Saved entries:

- - - - - - -

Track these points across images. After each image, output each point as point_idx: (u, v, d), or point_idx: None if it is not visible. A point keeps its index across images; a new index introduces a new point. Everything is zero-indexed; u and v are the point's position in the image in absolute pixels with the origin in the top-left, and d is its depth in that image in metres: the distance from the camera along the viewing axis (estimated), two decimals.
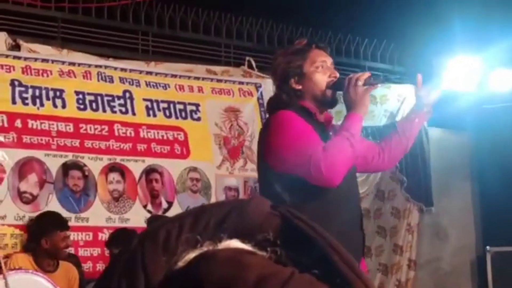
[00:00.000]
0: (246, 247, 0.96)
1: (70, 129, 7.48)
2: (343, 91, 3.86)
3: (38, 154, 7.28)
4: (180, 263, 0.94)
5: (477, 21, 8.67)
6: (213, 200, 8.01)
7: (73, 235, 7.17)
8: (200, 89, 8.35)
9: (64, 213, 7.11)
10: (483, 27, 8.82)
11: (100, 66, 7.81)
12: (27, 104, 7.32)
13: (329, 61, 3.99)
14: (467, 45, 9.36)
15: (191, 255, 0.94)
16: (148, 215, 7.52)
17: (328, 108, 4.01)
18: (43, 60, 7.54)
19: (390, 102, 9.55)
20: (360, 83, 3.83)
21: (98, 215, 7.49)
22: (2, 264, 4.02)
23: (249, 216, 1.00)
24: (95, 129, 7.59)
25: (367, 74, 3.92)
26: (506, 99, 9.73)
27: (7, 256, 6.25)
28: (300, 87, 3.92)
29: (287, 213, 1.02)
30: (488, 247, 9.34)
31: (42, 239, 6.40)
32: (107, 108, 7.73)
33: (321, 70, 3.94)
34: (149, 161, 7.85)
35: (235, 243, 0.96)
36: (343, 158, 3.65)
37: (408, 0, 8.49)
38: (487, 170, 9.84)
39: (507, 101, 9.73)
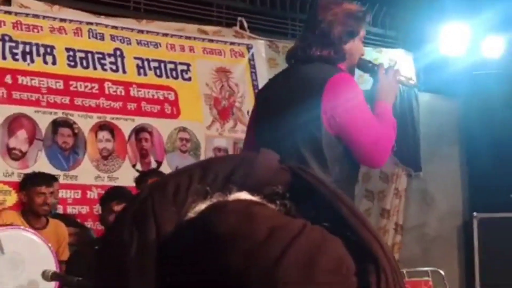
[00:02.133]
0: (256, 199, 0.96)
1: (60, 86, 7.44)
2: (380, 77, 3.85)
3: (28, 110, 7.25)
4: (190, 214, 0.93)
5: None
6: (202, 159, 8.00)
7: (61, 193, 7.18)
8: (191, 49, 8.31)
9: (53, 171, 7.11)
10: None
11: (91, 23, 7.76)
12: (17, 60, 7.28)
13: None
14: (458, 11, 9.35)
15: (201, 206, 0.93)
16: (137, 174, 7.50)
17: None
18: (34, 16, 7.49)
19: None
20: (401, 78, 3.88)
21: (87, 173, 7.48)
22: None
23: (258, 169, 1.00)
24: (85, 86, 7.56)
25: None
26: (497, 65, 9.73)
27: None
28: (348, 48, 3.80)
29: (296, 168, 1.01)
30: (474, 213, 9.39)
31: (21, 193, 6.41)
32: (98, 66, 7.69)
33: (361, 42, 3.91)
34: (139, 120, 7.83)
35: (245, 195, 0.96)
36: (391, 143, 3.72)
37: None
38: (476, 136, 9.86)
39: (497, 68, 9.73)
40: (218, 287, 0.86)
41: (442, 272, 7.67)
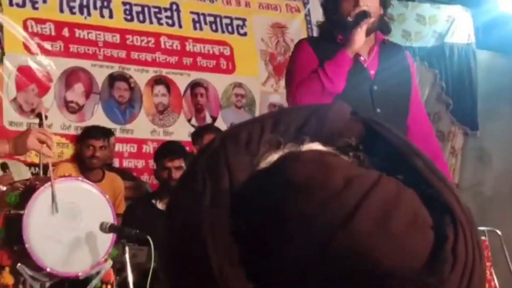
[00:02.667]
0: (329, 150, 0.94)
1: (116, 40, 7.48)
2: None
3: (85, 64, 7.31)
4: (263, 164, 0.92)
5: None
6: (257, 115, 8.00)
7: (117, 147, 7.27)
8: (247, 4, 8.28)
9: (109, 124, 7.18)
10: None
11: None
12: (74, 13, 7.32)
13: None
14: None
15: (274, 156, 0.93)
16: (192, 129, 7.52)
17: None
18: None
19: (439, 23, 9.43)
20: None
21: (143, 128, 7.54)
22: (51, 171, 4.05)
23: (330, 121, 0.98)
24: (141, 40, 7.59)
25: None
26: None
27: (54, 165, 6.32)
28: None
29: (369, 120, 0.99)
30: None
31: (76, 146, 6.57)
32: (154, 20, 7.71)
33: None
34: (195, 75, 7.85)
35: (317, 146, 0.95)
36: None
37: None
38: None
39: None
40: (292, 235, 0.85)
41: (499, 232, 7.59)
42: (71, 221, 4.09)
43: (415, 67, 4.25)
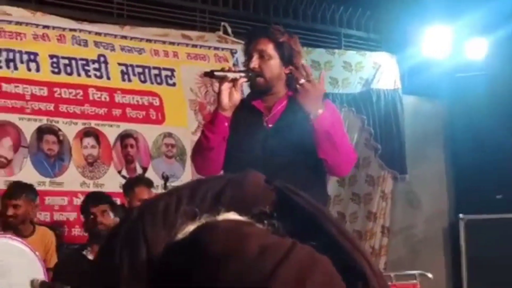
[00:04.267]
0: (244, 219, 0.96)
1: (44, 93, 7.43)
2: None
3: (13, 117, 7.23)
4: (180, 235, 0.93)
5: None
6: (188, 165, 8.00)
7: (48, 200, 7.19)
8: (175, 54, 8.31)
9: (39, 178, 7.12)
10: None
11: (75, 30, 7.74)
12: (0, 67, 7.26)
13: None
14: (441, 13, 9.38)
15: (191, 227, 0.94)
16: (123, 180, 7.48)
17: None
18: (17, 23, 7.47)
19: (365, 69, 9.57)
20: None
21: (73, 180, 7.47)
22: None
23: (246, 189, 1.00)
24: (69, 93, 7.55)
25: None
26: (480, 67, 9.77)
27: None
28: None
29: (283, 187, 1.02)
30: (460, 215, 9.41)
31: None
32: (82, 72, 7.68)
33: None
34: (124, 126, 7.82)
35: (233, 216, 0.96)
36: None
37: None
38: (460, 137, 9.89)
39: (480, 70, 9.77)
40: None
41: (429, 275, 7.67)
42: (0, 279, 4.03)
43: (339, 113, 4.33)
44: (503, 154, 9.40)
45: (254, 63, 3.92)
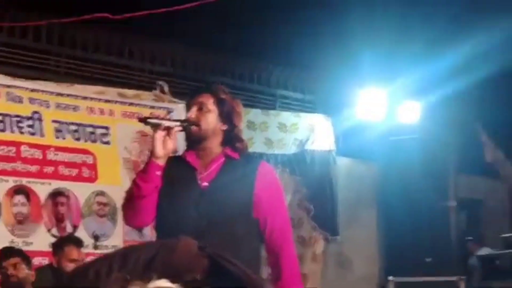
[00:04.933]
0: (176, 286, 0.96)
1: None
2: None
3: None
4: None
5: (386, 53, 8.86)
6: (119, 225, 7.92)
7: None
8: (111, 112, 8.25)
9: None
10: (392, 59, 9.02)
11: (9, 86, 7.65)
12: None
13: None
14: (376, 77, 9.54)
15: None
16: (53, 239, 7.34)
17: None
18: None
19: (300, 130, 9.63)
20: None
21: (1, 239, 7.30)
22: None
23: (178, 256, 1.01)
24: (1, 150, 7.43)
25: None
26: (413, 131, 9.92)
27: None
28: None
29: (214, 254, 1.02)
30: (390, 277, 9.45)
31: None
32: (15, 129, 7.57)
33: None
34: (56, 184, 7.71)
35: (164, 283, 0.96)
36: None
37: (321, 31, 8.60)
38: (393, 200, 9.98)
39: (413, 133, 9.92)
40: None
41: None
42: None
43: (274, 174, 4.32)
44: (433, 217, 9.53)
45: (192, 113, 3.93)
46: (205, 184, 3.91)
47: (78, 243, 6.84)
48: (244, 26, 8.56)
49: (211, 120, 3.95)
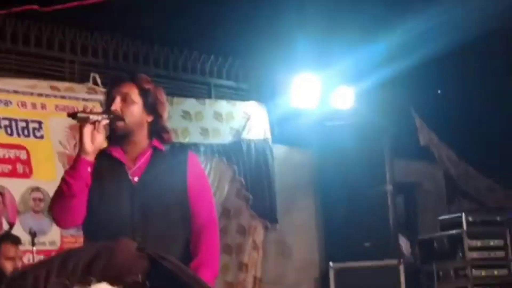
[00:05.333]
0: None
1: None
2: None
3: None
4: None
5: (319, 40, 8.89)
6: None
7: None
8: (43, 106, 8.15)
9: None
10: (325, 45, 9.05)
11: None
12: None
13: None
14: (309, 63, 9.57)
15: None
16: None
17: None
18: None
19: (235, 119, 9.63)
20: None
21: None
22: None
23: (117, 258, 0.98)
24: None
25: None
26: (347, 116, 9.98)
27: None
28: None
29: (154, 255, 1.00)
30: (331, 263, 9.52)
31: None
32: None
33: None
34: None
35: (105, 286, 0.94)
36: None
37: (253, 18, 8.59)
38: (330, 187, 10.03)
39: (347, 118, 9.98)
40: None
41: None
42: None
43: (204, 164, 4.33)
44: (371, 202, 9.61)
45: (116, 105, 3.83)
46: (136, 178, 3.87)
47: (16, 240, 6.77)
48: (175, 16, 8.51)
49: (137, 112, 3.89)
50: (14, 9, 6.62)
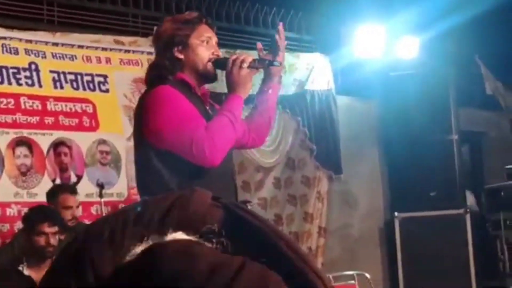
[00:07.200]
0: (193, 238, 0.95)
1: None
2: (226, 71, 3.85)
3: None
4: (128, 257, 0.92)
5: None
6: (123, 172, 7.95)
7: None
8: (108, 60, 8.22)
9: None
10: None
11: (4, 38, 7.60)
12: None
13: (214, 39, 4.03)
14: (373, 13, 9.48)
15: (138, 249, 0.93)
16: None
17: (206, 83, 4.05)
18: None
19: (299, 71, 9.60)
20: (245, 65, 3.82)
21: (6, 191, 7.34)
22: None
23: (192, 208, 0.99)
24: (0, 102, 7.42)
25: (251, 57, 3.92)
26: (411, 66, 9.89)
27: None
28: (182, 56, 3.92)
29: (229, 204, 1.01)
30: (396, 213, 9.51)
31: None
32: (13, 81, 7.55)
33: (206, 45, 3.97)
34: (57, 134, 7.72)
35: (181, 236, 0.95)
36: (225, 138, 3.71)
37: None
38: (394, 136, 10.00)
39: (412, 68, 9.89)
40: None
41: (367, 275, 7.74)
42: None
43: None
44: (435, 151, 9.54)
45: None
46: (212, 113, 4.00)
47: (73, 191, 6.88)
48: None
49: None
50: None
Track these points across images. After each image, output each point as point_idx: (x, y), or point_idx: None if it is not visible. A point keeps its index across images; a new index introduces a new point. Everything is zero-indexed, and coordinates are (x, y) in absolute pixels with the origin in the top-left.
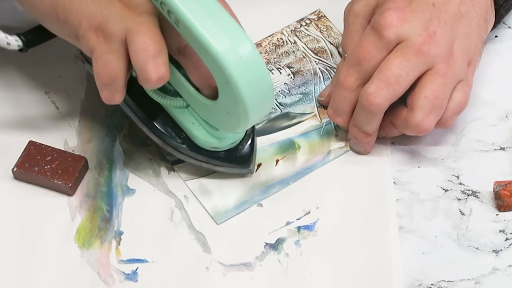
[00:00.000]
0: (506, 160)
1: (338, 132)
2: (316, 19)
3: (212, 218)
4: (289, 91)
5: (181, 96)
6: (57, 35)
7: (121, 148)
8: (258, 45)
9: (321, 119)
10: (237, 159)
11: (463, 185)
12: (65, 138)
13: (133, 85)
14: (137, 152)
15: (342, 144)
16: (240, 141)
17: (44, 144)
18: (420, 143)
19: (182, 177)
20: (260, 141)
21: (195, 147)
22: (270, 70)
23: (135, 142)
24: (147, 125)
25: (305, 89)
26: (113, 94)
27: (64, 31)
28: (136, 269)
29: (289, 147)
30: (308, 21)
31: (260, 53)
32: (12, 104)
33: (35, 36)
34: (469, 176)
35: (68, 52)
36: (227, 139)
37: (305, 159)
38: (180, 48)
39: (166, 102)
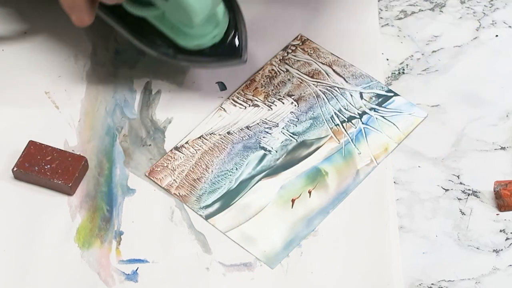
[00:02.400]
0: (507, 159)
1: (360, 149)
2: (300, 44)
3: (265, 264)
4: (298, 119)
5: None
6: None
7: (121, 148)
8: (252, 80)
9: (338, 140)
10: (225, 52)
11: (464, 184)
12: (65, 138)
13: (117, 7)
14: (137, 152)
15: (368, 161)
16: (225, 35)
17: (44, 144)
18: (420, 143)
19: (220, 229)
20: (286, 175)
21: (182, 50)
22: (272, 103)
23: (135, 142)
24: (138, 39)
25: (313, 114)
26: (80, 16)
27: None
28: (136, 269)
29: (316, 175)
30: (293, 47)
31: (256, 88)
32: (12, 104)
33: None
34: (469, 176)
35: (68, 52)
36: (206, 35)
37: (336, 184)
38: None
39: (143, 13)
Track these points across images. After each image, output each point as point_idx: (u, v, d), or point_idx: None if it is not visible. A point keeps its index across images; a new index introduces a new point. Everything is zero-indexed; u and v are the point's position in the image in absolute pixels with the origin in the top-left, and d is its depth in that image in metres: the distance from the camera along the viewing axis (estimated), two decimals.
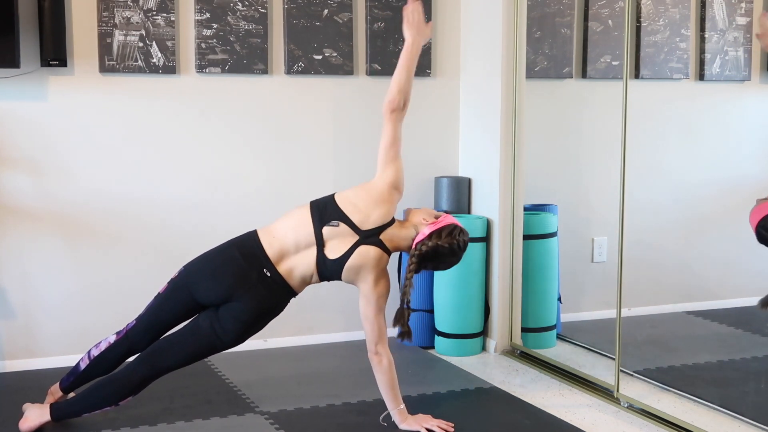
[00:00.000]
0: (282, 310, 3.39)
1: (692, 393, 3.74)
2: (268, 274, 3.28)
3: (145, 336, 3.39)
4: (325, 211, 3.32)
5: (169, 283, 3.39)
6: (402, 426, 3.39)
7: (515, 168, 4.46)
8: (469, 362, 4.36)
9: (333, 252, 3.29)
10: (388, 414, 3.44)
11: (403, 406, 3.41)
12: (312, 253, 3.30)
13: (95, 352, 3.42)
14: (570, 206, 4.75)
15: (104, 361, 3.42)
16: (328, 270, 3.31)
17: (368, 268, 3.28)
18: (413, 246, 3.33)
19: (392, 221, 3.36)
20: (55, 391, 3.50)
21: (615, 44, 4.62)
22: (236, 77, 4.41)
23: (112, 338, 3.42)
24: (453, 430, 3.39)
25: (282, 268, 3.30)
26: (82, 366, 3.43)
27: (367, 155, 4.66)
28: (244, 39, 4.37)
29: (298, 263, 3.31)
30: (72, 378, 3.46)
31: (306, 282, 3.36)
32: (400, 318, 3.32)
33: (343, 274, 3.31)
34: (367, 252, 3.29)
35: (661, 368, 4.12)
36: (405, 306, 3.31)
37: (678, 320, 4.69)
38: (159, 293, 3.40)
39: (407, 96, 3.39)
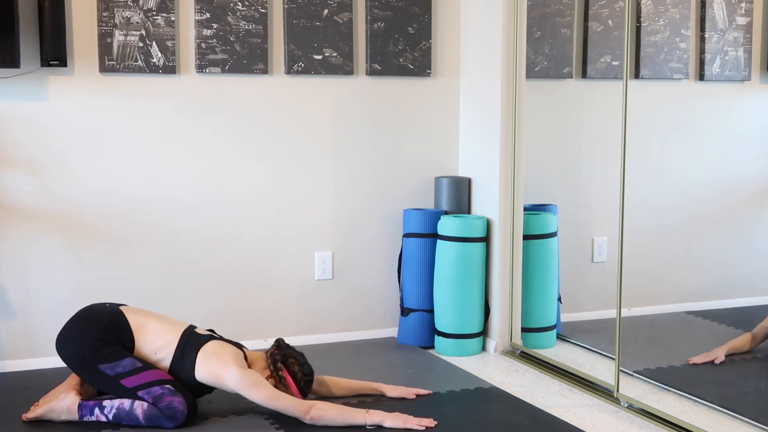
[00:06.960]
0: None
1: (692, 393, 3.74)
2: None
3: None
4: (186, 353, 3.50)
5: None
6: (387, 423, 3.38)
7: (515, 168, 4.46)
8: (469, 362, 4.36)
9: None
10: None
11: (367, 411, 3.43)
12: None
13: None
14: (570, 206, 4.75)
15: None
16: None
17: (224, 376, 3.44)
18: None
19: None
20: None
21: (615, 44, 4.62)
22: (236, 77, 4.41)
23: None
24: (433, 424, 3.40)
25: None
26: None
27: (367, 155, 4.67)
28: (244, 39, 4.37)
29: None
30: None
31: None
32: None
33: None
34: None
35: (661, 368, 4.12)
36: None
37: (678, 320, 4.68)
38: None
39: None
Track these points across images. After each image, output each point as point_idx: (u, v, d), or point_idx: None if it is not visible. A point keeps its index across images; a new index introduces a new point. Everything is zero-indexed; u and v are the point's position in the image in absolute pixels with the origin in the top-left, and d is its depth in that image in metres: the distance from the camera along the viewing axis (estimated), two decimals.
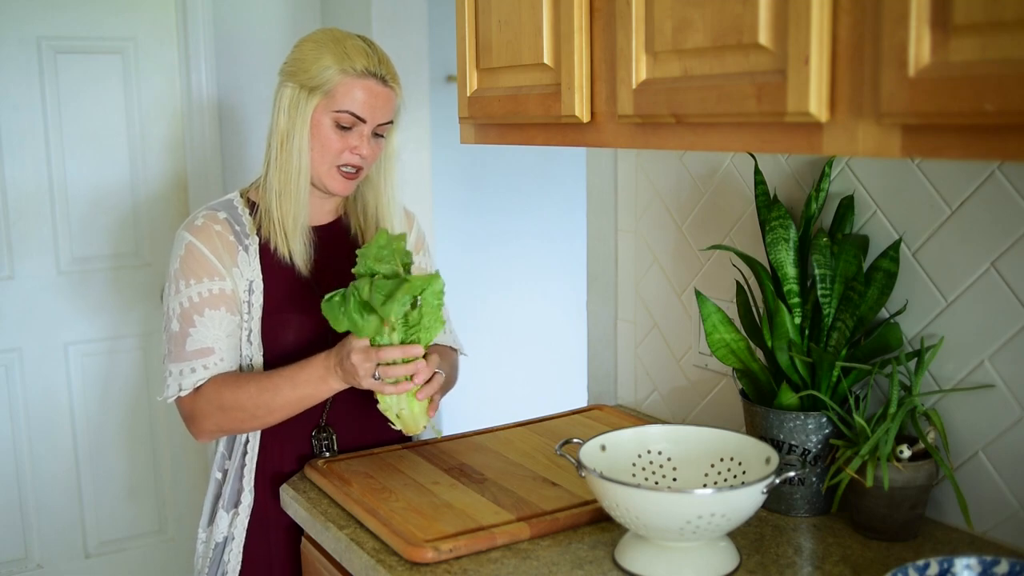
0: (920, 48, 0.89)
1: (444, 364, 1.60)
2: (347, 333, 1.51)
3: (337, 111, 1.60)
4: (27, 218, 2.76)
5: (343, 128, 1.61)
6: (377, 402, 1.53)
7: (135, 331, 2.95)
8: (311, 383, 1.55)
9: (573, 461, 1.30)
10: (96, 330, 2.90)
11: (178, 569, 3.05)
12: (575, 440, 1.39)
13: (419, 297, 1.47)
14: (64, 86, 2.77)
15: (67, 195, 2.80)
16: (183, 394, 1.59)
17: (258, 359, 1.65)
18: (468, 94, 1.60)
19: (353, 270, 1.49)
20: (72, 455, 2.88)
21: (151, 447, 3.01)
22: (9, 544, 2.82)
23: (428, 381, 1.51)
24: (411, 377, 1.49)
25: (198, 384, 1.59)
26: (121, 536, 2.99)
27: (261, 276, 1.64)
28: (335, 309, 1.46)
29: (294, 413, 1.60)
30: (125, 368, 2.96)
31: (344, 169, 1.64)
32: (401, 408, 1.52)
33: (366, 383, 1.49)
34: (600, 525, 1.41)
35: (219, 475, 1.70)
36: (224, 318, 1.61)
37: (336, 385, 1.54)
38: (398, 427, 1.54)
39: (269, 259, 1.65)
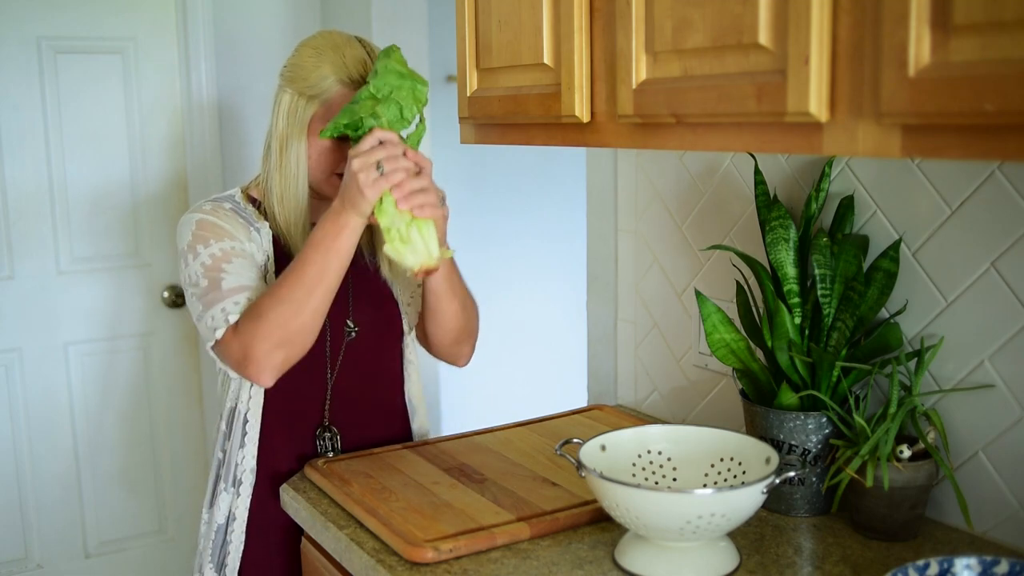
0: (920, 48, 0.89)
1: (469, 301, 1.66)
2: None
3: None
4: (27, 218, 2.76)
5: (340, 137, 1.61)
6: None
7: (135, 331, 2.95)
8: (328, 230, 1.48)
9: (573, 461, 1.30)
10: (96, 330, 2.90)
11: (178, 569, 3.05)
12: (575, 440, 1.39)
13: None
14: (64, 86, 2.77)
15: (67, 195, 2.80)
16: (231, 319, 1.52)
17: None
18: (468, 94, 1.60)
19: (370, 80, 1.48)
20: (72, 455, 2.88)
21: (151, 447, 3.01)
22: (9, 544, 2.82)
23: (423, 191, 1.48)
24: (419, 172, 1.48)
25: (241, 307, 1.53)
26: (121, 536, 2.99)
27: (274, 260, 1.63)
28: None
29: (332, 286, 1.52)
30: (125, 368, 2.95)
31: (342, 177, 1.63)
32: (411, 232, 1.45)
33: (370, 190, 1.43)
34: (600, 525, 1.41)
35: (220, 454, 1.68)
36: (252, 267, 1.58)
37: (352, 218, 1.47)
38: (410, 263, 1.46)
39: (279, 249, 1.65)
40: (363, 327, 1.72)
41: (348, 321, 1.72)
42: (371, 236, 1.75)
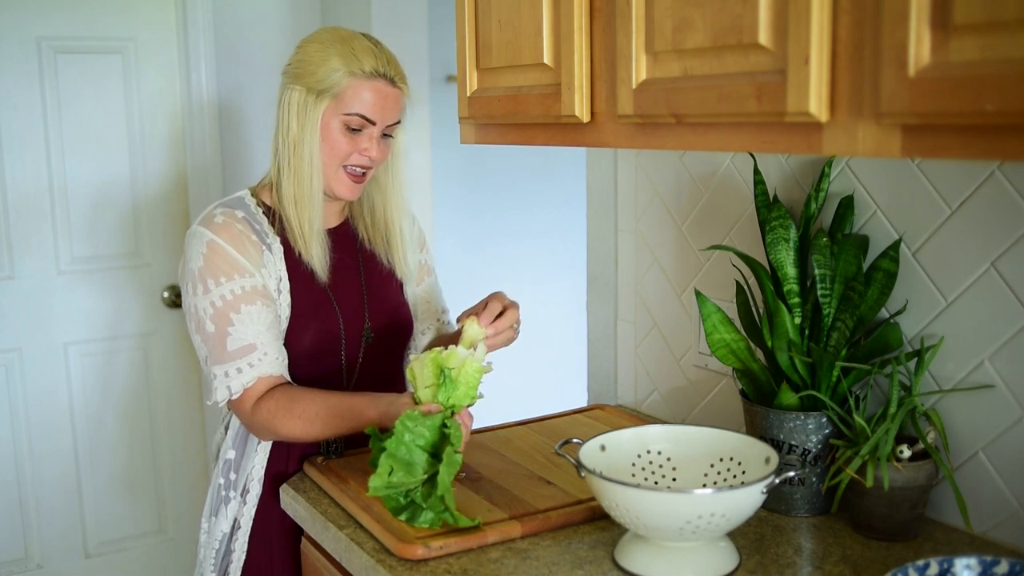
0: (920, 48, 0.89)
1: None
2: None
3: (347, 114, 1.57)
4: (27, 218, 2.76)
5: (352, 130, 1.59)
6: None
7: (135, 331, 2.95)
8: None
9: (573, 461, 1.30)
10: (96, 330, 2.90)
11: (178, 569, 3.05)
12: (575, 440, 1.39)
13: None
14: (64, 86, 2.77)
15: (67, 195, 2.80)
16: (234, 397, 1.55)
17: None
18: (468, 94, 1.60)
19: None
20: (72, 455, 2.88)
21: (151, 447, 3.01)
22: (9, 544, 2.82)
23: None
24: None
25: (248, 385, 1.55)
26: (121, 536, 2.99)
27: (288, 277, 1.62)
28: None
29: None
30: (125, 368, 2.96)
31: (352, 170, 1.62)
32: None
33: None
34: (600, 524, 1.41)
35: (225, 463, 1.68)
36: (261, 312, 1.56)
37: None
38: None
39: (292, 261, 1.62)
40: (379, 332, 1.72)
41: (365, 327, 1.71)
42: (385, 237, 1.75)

- - - - - - -

Your goal:
For this exercise, repeat exactly the lines of the data above from the one with "9: (333, 252, 3.29)" down to the one with "29: (298, 263, 3.31)", both end lines included.

Output for this task:
9: (333, 252, 3.29)
10: (388, 414, 3.44)
11: (403, 406, 3.41)
12: (312, 253, 3.30)
13: (95, 352, 3.42)
14: (570, 206, 4.75)
15: (104, 361, 3.42)
16: (328, 270, 3.31)
17: (368, 268, 3.28)
18: (413, 246, 3.33)
19: (392, 221, 3.36)
20: (55, 391, 3.50)
21: (615, 44, 4.62)
22: (236, 77, 4.41)
23: (112, 338, 3.42)
24: (453, 430, 3.39)
25: (282, 268, 3.30)
26: (82, 366, 3.43)
27: (367, 155, 4.66)
28: (244, 39, 4.37)
29: (298, 263, 3.31)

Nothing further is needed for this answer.